Keynote Address: "Creating Computing Education For Everyone," Mark Guzdial. (11.18.23)

Abstract: The term “computer science” was invented to describe something that should be taught to everyone in order to facilitate learning in other subjects and to reduce the dangers from having a powerful new technology controlled by only a few. Computing education has not become the democratizing and universally empowering force imagined in the 1960’s. Today, computer science has a narrow definition and is mostly about getting a high-paying technology job. If we want to reach the original and more general goal, we have to change how we teach computing and support alternative end-points for computing education. In this talk, I review the history of “computer science” and its earlier purpose. I describe and demonstrate new kinds of languages, courses, and ways of teaching that broaden accessibility to computing education. The goal is for everyone to be able to understand, use, and critique the digital and computational systems that affect their lives.

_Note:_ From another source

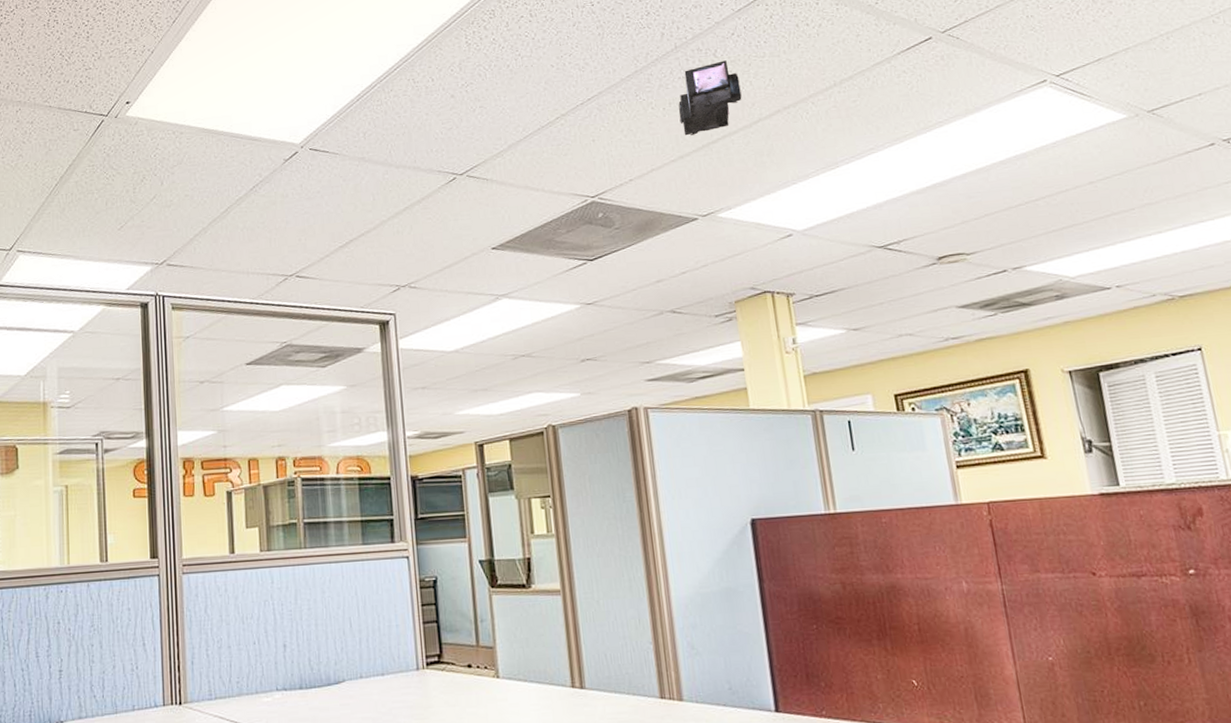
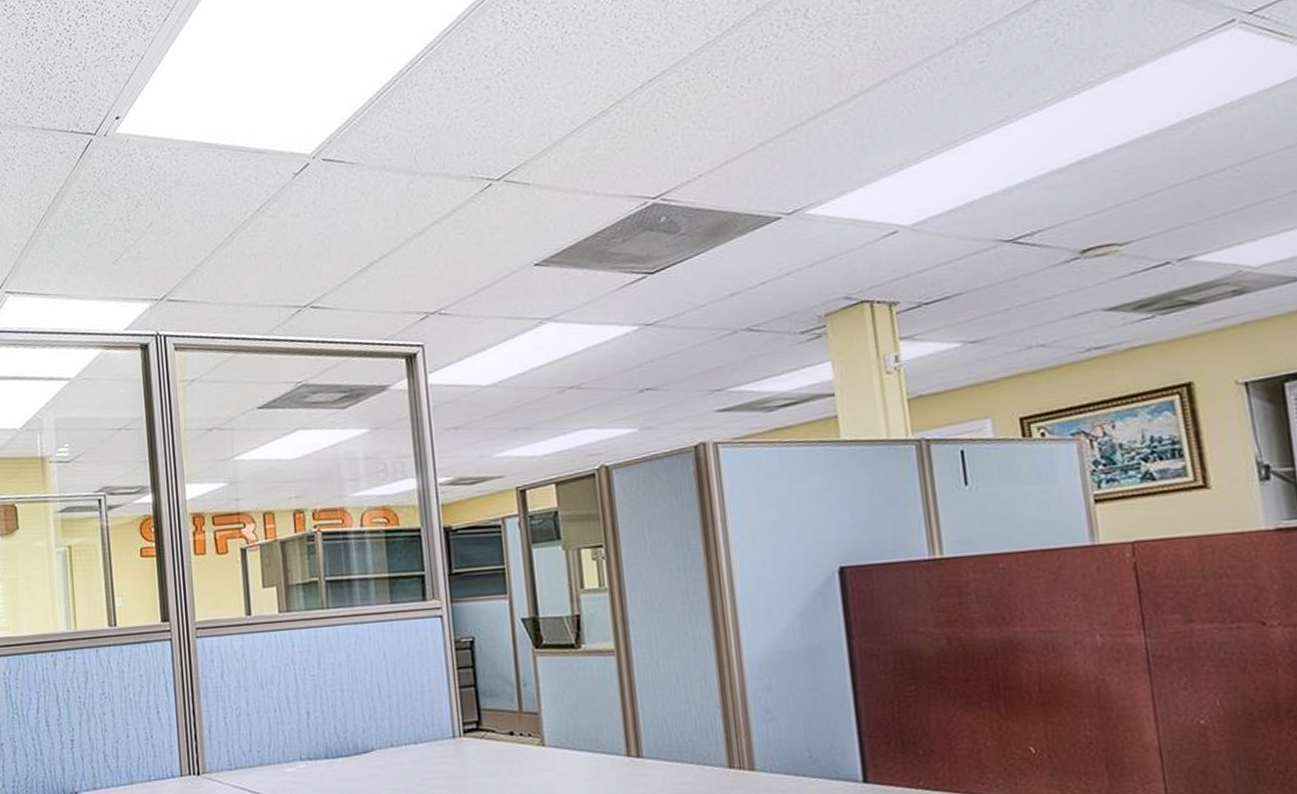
security camera: present [678,60,742,136] -> none [759,22,839,118]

More about the Koli conference and the award here.

 

Session Presentation: "Identifying the Computing Education Needs of Liberal Arts and Science Students" August Evrard and Mark Guzdial (11.17.23)

Abstract: As a field, computing’s deepest roots lie in liberal arts domains such as philosophy and linguistics. As new technologies rapidly expanded the field, the computer science curricula emerged. The current undergraduate areas of study, including computer science and software engineering, focus on preparing students for careers in the computing industry or academia. The “born digital” students of a modern liberal arts institution need a different, less technology-heavy, form of computing education to support their careers as future scientists, artists, or humanists. At our large, research-focused, US university, the College of Literature, Science, and the Arts (LSA) charged a task force with defining the computing education needs for their students, chaired by the authors. We describe our process, findings and outcomes here with the aim of offering a reference template to faculty at universities that have experienced a similar growth to prominence of computer science in the undergraduate curriculum. The task force identified emergent themes of discovery, expression, and justice that we using to establish a new program, the Program for Computing in the Arts and Sciences (PCAS). Our themes and process may help other liberal arts and sciences programs organize the computing education needs in supportof all their undergraduate students.

An Award Winning Discussion!!

August Evrard and Mark Guzdial earned the Best Discussion Award for their engaging presentation on the foundational work of the Computing Education Task Force and later establishment of the Program in Computing for the Arts and Sciences (PCAS) and its two minors: Computing for Expression and Computing for Scientific Discovery.